The USC#9 plaque originated in the late 1980s as this very primitive prototype. It was conceived as a geometrically more reproducible alternative to manually fabricated designs of that era such as this plaque from Philadelphia which consisted of seeds glued to the face of a plastic shell backed with a lead foil. The USC#9 would be cast from gold rather than use hazardous lead for posterior shielding and it would use cyanoacrylate to mount the seeds rather than dental acrylic, making it much easier to recover the seeds.
Both of these plaques were dosimetrically minimalist designs in the sense that they made no attempt to shield the patient from any forward or laterally directed radiation emitted from the plaque, and unlike the alternative COMS designs, these plaques were thinner and the seeds not embedded in a costly single use silicone carrier. The dominant absorption mechanism for low energy I-125 radiation is the photoelectric effect for which the COMS silicone carrier is significantly more attenuating than water owing to the higher effective atomic number (compared to water) of the carrier material which is mostly silicon. This inhomogeneity surrounding the seeds adds complexity to dosimetry calculations. The minimalist nature of these early plaques was all well and good because brachytherapy planning systems in the 1980s could not readily account for seed collimation and other inhomogeneities on such a small physical scale.

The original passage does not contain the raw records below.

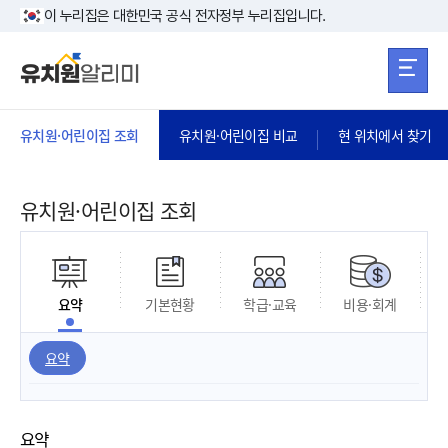
본문 바로가기
주메뉴 바로가
본문 바로가기
이 누리집은 대한민국 공식 전자정부 누리집입니다.
유치원·어린이집 조회
유치원·어린이집 비교
현 위치에서 찾기
유치원·어린이집 조회
요약
기본현황
학급·교육
비용·회계
요약
요약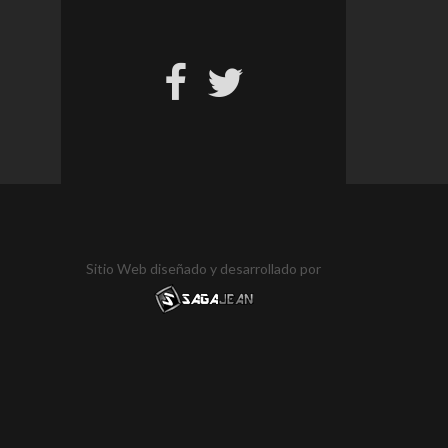
Sitio Web diseñado y desarrollado por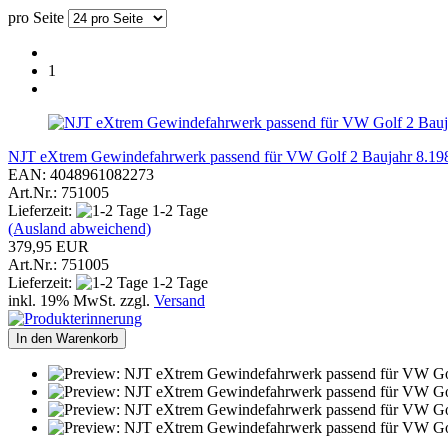
pro Seite
1
NJT eXtrem Gewindefahrwerk passend für VW Golf 2 Baujahr 8.1983 -
EAN: 4048961082273
Art.Nr.: 751005
Lieferzeit:
1-2 Tage
(Ausland abweichend)
379,95 EUR
Art.Nr.: 751005
Lieferzeit:
1-2 Tage
inkl. 19% MwSt. zzgl.
Versand
In den Warenkorb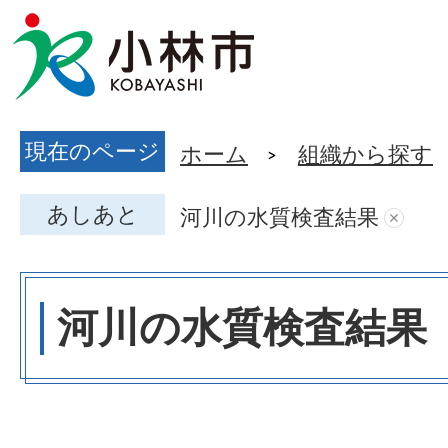
現在のページ
ホーム
組織から探す
あしあと
河川の水質検査結果
河川の水質検査結果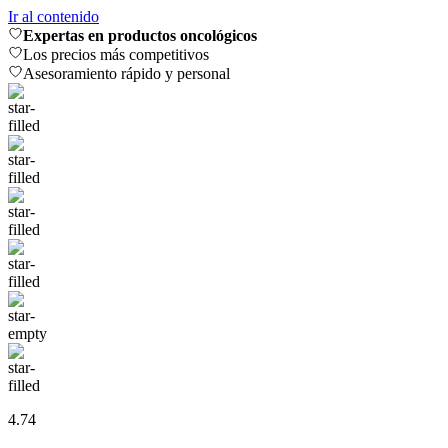
Ir al contenido
Expertas en productos oncológicos
Los precios más competitivos
Asesoramiento rápido y personal
4.74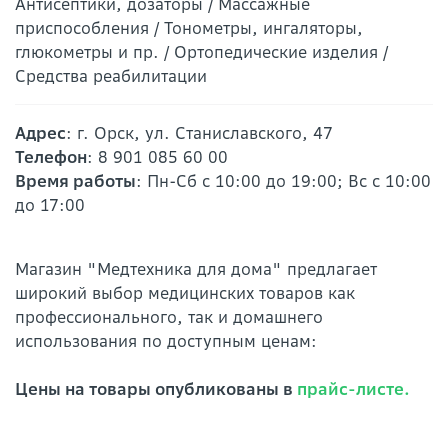
Антисептики, дозаторы / Массажные
приспособления / Тонометры, ингаляторы,
глюкометры и пр. / Ортопедические изделия /
Средства реабилитации
Адрес
: г. Орск, ул. Станиславского, 47
Телефон
: 8 901 085 60 00
Время работы
: Пн-Сб с 10:00 до 19:00; Вс с 10:00
до 17:00
Магазин "Медтехника для дома" предлагает
широкий выбор медицинских товаров как
профессионального, так и домашнего
использования по доступным ценам:
Цены на товары опубликованы в
прайс-листе.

In 1993 the USC#9 design was refined and polished, the crude rectangular gluing slots were manually rounded to better match the cylindrical shape of I-125 seeds in order to provide a more conformal surface-to-surface fit for cyanoacrylate bonding of the seeds to the plaque face. The depth of the slots of the 1993 revision were less than half the diameter of an I-125 seed, preserving the plaque's dosimetrically minimalist design. Slot collimation calculations, introduced around 1997, are not applicable to the USC#9. The 1993 version was also cast a bit thinner than the 1989 model in order to make it lighter and easier to implant.
The 1993 casting of the USC #9 plaque predates the incorporation of Eye Physics, LLC by more than a decade. However, a few plaques of this design were purchased via direct arrangement between the jeweler who manufactured the plaques for USC and various interested parties.
In the mid 1990s Astrahan used a Dremel tool to experimentally modify a 1989 casting of the USC#9 with deeper slots to provide an even more secure cyanoacrylate bonding surface and observed that the modification also resulted in some collimation of laterally directed radiation emitted from the plaque. This is the home-made experimental model that eventually became a workhorse at USC and inspired the research effort that led to the plaque described by Astrahan et al. in 1997 and a decade later inspired the EP917.
All Eye Physics plaques begin as wax, resin or brass prototypes from which molds are created. The final gold castings are made from these molds. This is a wax EP917 prototype with a section carved away to illustrate how seeds reside in the slots.
Below is an EP917 that has just come from casting. After casting, the residual plaster dust is removed in a tumbler and the plaque is hand polished to achieve its final appearance.
In 2007 Eye Physics acquired the distribution rights for the plaques produced by the jeweler for USC and commissioned a new casting of the USC#9 pattern with deeper slots. Decayed seeds were used to manually test the shape and depth of the slots. The 2007 revision of the USC#9 for Eye Physics was designated as the model EP917.
These are the molds that have been used since 1989 to cast the USC#9 and EP917 plaques.